_WHAT IS REQUIRED:_
Format every line of the records below as a JSON list of strings, one string per line, omitting blank lines. Leave the pictures out of the answer.

MATERIAL PROVIDED Block Start

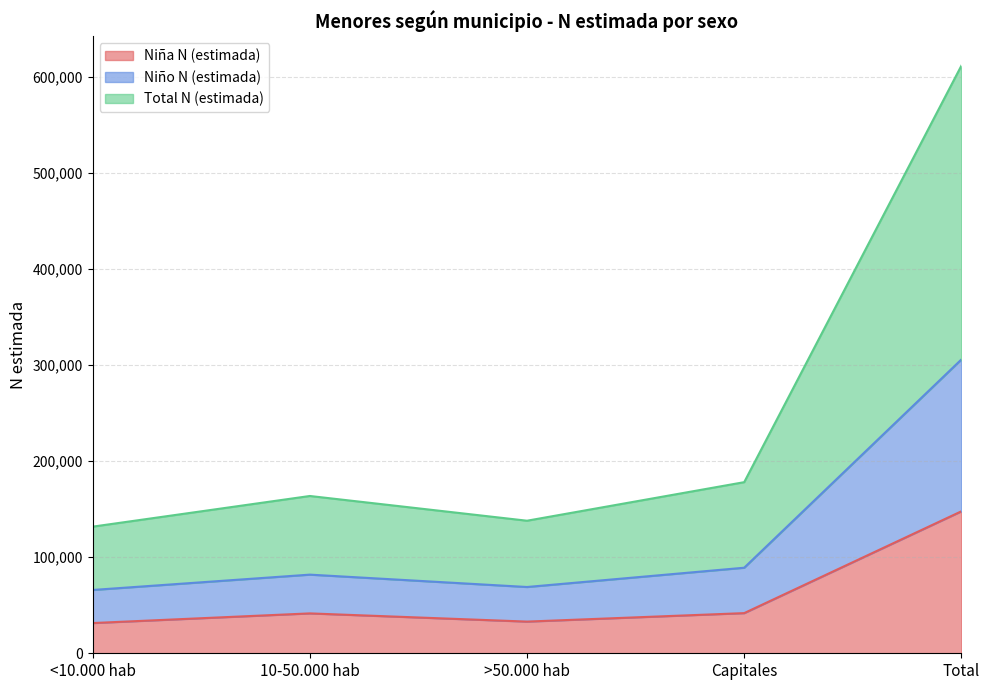

True or false: Niña N (estimada) has more than 1 points higher than both neighbors.

False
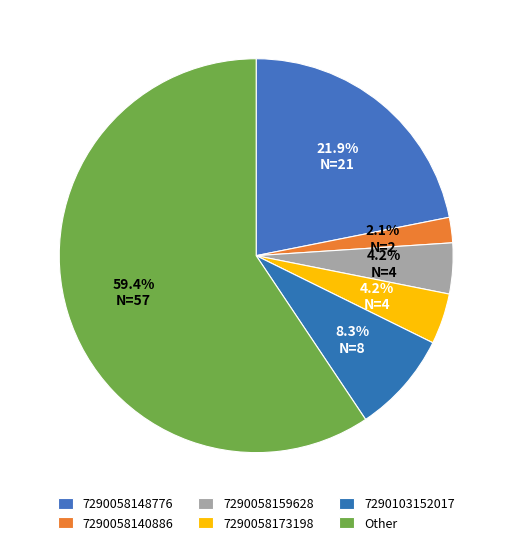

To the nearest percent, what percentage of the pie is 7290058140886?

2%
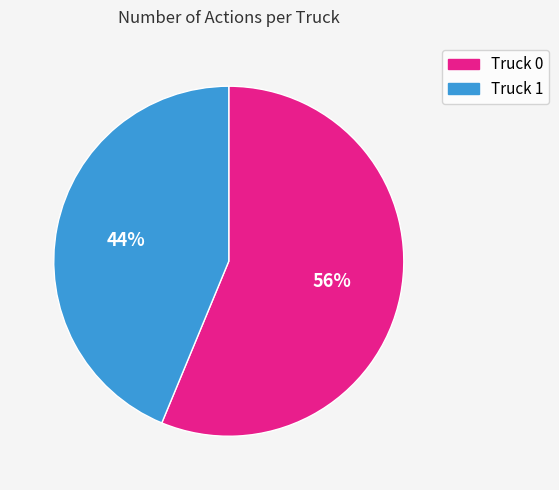

How many segments does this pie chart have?

2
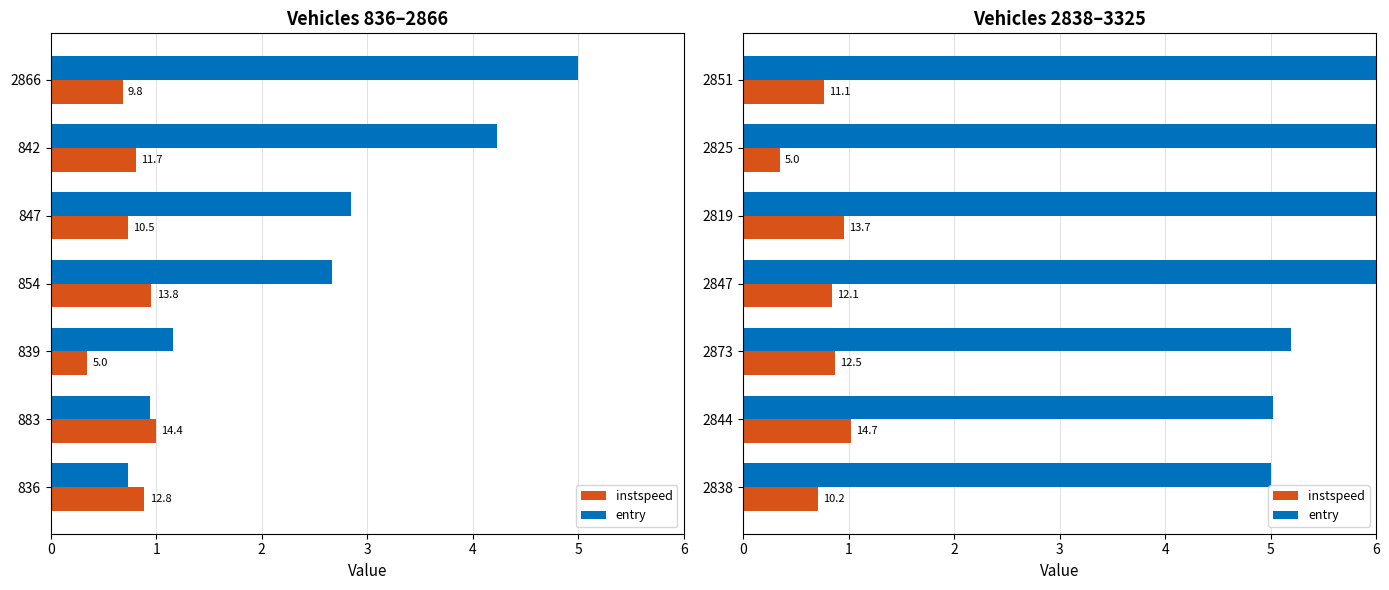

What is the average value of the entry series?

6.2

MATERIAL PROVIDED Block End

_RESULT:_
[
  "True or false: Niña N (estimada) has more than 1 points higher than both neighbors.",
  "False",
  "To the nearest percent, what percentage of the pie is 7290058140886?",
  "2%",
  "How many segments does this pie chart have?",
  "2",
  "What is the average value of the entry series?",
  "6.2"
]